START DATA
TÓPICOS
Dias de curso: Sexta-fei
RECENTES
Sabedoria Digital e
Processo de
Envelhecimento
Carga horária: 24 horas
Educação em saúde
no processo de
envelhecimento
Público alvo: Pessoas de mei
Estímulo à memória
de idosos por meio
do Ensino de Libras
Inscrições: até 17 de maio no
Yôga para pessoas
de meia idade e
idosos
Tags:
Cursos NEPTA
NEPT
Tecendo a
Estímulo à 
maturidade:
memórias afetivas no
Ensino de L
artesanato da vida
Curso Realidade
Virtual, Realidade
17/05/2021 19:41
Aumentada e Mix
END DATA
## WORK REQUEST
Copy every line of the entries above word for word, keeping the same line order.

## RESULT FOR THIS EXERCISE
TÓPICOS
Dias de curso: Sexta-fei
RECENTES
Sabedoria Digital e
Processo de
Envelhecimento
Carga horária: 24 horas
Educação em saúde
no processo de
envelhecimento
Público alvo: Pessoas de mei
Estímulo à memória
de idosos por meio
do Ensino de Libras
Inscrições: até 17 de maio no
Yôga para pessoas
de meia idade e
idosos
Tags:
Cursos NEPTA
NEPT
Tecendo a
Estímulo à 
maturidade:
memórias afetivas no
Ensino de L
artesanato da vida
Curso Realidade
Virtual, Realidade
17/05/2021 19:41
Aumentada e Mix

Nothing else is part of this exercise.